Father Marty Lukas, OSFS, who was at the school when Bishop Fernandes was a student and became principal the year after he left, never taught him in a class but was certainly aware of him.

“My memories of Earl are that he was a true scholar and always a gentleman,” Father Lukas said. “He respected his classmates and the faculty and staff of our school community. Earl was an extremely positive young man ... always trying to see the good in every situation or person. He always had a smile on his face.

“I am sure that his parents would be very proud of him today as are we from the St. Francis de Sales School community.”

Father Olszewski pointed out that the school’s namesake, St. Francis de Sales, was the bishop of Geneva in the early 1600s, and so it might be said there’s a line of succession. St. Francis de Sales, designated as a doctor of the Church, is also the patron of the Oblates of St. Francis de Sales order and of the Diocese of Columbus.

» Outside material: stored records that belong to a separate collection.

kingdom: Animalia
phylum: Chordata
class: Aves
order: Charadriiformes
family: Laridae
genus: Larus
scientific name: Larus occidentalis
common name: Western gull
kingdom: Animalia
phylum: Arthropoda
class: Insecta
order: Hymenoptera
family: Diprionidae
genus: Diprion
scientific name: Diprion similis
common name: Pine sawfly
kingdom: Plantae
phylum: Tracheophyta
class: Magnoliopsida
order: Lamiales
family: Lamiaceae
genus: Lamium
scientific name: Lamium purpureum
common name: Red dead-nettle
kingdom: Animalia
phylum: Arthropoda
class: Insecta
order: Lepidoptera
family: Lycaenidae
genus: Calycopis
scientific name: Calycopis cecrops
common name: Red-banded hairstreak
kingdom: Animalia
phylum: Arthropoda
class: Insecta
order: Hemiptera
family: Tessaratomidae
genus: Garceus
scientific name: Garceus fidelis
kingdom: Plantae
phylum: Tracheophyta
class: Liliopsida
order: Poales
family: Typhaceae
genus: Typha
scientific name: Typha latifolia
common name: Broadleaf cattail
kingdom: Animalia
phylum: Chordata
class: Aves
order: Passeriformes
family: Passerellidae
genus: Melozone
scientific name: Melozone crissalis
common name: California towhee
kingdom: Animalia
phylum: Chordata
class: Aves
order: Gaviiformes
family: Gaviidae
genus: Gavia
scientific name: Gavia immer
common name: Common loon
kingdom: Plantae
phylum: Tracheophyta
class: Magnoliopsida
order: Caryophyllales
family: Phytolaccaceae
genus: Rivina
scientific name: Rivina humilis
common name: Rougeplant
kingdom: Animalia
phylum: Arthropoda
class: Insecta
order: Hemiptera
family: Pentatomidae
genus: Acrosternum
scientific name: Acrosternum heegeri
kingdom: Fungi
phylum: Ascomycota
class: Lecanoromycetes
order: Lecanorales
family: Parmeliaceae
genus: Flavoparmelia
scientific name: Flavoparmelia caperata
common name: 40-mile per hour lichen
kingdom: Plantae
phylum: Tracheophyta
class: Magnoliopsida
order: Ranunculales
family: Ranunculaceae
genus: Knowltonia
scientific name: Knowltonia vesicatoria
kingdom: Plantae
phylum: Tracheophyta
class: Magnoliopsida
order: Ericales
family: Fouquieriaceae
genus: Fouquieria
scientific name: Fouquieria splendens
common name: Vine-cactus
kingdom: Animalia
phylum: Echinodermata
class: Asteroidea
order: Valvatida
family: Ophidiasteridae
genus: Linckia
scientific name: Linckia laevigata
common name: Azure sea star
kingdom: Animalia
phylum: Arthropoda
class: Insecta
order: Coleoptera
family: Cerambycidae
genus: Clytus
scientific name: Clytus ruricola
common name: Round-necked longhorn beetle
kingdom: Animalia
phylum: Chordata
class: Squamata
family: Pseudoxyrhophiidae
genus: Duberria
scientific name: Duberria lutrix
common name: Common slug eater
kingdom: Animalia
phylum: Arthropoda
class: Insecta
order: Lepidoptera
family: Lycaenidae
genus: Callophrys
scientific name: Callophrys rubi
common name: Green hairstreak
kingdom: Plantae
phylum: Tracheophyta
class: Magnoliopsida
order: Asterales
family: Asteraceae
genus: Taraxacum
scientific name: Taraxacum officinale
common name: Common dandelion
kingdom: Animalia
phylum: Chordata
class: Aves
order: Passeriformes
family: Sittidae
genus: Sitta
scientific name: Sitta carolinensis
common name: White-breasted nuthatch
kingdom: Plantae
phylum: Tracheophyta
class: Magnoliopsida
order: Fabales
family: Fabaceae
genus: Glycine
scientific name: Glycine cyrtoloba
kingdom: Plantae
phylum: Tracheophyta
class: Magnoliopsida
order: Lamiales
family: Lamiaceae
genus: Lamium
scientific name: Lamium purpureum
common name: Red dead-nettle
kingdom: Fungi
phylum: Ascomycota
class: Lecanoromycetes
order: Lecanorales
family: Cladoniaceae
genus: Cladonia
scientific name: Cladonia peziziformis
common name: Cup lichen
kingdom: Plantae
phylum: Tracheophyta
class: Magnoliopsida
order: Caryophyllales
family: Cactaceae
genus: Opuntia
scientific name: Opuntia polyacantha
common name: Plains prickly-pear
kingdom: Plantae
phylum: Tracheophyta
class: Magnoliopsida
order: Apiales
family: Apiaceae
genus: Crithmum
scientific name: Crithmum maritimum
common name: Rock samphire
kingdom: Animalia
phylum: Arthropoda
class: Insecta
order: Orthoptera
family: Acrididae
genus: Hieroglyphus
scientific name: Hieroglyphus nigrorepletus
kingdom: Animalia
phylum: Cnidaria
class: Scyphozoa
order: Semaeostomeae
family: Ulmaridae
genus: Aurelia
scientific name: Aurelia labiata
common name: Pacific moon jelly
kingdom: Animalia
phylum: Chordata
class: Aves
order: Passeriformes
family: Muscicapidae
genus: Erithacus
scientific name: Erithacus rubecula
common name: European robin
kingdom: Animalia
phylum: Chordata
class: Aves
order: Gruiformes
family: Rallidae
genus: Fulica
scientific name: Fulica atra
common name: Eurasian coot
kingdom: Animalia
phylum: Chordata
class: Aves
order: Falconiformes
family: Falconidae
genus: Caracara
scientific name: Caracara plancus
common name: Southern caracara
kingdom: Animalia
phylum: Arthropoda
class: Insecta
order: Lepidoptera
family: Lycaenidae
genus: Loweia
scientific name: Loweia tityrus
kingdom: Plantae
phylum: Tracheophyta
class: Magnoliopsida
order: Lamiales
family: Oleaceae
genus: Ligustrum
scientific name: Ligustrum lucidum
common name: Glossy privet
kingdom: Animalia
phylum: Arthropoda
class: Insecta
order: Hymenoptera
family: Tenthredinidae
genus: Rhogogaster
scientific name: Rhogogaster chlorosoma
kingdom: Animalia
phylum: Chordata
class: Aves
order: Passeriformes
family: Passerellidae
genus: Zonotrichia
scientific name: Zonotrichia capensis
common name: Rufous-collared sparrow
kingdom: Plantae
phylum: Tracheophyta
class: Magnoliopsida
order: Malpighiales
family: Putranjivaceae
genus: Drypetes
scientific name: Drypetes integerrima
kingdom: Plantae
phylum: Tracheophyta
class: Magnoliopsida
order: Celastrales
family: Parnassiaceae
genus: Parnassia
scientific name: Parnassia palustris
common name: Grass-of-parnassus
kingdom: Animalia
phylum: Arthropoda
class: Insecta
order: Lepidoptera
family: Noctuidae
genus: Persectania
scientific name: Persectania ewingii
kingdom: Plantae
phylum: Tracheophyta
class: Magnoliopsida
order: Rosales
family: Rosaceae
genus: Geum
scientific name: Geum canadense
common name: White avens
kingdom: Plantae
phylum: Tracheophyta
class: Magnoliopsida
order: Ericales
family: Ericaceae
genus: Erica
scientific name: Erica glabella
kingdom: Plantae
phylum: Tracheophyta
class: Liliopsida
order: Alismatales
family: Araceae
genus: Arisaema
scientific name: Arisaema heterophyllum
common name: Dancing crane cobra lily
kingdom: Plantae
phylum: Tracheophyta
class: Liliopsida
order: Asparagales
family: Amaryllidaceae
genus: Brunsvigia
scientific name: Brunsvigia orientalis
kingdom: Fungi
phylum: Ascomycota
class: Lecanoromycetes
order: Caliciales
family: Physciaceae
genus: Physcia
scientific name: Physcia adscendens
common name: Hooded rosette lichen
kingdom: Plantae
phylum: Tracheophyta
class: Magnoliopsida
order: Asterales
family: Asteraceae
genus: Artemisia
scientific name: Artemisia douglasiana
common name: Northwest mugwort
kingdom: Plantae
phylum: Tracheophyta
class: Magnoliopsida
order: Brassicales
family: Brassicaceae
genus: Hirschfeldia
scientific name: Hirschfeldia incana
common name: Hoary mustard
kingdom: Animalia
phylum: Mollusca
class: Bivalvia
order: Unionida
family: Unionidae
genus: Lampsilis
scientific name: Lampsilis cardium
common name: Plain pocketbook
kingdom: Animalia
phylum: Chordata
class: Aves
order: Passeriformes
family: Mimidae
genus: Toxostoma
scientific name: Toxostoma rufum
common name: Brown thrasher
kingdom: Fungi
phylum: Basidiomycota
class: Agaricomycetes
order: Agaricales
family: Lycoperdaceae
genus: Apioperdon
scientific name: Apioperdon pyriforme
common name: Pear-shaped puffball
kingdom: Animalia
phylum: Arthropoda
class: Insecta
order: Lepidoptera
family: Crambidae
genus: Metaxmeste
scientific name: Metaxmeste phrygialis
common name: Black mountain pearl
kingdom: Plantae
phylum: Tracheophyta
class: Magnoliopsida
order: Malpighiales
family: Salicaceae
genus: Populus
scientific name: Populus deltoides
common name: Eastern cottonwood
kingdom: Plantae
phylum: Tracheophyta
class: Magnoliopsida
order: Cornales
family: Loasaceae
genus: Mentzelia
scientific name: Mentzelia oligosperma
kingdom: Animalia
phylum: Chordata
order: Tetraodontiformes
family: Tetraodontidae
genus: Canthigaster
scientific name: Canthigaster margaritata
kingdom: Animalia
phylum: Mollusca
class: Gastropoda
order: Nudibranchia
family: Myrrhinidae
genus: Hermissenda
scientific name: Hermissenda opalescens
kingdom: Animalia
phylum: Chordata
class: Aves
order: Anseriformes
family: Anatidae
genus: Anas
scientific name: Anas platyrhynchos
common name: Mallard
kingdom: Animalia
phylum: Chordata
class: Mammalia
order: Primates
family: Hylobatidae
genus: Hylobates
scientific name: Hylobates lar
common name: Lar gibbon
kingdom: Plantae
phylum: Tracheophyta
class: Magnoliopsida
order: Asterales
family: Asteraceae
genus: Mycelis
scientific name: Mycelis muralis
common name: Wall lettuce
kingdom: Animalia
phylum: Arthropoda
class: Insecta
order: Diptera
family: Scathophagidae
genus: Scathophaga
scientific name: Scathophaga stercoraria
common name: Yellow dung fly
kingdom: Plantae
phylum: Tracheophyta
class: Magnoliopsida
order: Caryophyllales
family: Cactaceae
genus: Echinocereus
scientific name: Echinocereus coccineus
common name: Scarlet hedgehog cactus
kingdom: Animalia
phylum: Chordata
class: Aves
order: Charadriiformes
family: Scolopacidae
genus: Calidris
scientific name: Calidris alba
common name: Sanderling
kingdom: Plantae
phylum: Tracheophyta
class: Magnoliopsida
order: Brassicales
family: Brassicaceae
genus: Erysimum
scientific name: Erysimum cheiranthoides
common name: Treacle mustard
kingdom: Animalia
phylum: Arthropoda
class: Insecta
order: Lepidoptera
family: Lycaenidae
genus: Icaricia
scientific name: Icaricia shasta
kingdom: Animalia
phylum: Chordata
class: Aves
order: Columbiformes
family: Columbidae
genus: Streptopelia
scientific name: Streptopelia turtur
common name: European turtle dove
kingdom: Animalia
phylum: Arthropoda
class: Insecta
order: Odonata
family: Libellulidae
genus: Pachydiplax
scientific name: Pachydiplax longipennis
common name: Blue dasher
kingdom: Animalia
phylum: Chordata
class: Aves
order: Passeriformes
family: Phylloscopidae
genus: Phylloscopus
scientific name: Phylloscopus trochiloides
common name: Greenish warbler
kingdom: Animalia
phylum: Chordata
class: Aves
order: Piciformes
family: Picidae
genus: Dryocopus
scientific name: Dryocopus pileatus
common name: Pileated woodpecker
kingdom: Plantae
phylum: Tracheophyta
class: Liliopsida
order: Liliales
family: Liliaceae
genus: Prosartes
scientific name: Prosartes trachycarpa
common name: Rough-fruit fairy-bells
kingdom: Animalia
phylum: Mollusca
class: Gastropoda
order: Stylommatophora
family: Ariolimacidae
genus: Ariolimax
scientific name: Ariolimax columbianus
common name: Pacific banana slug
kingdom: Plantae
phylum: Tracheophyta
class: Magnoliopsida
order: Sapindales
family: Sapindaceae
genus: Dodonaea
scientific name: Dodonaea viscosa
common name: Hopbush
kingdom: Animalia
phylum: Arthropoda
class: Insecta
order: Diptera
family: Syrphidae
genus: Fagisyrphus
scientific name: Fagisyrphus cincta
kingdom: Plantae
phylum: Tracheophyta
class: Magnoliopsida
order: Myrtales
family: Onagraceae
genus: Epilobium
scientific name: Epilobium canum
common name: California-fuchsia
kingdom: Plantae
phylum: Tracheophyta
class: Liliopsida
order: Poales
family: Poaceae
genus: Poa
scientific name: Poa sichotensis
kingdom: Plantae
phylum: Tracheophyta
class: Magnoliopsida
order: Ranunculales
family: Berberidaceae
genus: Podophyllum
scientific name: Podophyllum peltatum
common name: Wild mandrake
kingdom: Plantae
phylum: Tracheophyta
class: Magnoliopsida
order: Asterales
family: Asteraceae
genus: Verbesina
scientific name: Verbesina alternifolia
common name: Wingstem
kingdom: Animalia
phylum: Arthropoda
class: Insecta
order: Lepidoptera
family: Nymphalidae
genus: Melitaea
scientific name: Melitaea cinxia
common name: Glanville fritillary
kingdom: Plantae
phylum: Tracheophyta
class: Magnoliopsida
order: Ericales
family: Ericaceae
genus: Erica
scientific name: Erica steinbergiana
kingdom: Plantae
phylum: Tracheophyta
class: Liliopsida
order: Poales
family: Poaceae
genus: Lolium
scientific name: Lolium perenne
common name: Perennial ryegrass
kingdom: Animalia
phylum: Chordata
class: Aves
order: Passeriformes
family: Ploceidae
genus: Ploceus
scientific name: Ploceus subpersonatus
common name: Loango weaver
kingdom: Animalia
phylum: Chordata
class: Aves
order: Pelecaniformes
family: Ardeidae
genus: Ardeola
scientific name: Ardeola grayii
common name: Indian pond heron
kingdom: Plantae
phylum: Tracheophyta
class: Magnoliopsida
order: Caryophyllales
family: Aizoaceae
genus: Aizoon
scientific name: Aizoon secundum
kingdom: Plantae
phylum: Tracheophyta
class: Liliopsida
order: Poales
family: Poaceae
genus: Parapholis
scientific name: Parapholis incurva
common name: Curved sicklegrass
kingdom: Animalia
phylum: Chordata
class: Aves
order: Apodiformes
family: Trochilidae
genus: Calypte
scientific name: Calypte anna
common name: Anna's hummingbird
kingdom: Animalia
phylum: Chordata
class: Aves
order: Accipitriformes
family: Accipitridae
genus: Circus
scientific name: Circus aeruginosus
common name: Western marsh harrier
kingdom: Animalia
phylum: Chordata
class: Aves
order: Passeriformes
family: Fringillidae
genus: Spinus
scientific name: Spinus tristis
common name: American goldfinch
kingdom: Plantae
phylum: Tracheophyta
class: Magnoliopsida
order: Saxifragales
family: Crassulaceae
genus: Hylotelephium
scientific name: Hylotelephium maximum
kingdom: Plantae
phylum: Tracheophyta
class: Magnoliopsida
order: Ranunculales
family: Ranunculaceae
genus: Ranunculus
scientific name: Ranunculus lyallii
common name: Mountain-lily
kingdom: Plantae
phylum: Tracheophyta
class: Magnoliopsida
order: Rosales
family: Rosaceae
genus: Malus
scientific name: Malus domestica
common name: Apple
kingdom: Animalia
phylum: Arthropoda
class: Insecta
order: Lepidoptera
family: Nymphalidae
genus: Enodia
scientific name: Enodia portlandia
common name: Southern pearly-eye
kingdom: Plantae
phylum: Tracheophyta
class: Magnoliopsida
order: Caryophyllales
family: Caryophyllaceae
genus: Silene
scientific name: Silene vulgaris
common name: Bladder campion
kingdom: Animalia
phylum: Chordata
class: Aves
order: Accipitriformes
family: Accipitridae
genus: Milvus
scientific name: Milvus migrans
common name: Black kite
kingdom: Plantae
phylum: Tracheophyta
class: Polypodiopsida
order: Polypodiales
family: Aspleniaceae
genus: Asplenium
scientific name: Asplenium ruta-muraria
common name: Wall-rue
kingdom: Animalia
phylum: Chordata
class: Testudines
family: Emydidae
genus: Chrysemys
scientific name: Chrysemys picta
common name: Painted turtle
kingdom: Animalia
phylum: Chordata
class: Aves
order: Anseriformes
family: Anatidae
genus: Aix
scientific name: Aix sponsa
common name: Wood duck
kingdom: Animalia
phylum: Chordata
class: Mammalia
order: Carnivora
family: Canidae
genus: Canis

“You can’t ask for a much better representative of the school,” said Father Olszewski, who arrived at St. Francis de Sales in 1974, and his roles have included principal, vice principal and president. In 2015, he retired after 40 years as an administrator but continues to teach a theology class and assists with fundraising for the school’s foundation.

Father Olszewski planned to give the new bishop a surprise gift of a pectoral cross worn by the late Bishop Joseph Crowley, a longtime rector of St. Matthew’s Cathedral in South Bend, Indiana, and an auxiliary bishop for the Diocese of Fort Wayne-South Bend from 1971 to 1990. Bishop Crowley died in 2003 at age 88. 

“I studied at the University of Notre Dame and was very close with Bishop Crowley,” Father Olszewski said. “I preached at his funeral, and I have one of his pectoral crosses that I am going to get all cleaned up and give to him.”

Father Olszewski expects the biggest adjustment for Bishop Fernandes will be the demands on his time that leading a diocese will entail. 

“I think he was aware of that tendency to get himself involved, and I do believe that God gives you the grace to do what he calls you to do.”